The faucet cartridge is conveniently secured in place by a U-shaped clip that is easily removable using a screwdriver. Once you get the clip off, go grip the cartridge stem using channel-lock pliers. The cartridge usually slides out without turning or twisting it out of the pocket, revealing the rubber seals tucked behind. If there are any signs of wear and tear, be sure to replace the O-rings with new ones from the same brand. Once you're done, reverse the process to reassemble the entire system back. Test to see if the leak problem is resolved.

5. Replace the faucet cartridge as a last resort

If you've tried the methods above and the showerhead is still leaking, especially after the shower handle is off, then you likely need to replace the faucet cartridge. For modern showers, the single-handle faucet controls the influx of cold and hot water through a cartridge. The cartridge can get worn out for many reasons, including regular wear and tear. While replacing the O-rings often fixes the dripping showerhead problem, Anytime Plumbing also mentions that damage to the cartridge will cause the valve to malfunction, often causing the leaking problem to persist. 

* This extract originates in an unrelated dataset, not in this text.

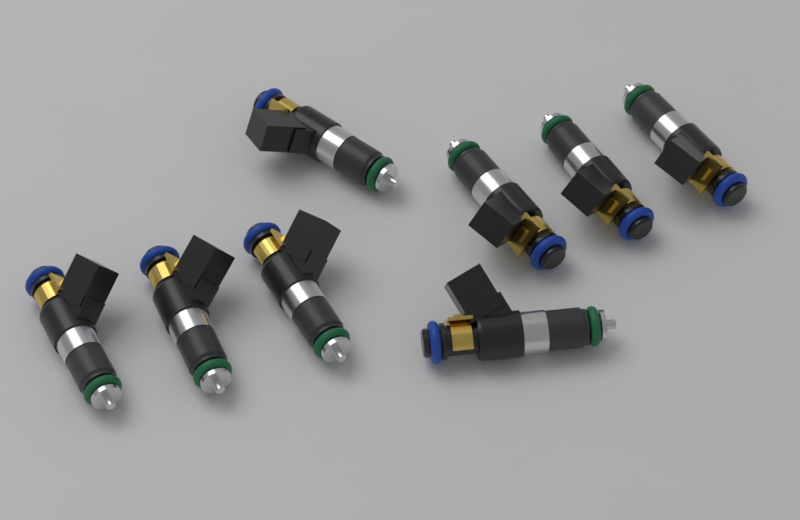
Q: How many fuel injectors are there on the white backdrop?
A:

Replacing the faucet cartridge will require you to access the valve body system through a similar process described in replacing the O-rings earlier. Once you remove the cartridge, inspect for damage before replacing it with a new one, Slide the new cartridge straight into the pocket and lock it in with the U-shaped clip. Now install the escutcheon cap and the handle before turning the water supply back on. The problem should be solved, but if the showerhead is still leaking, you will need to call a plumber to replace the entire valve body.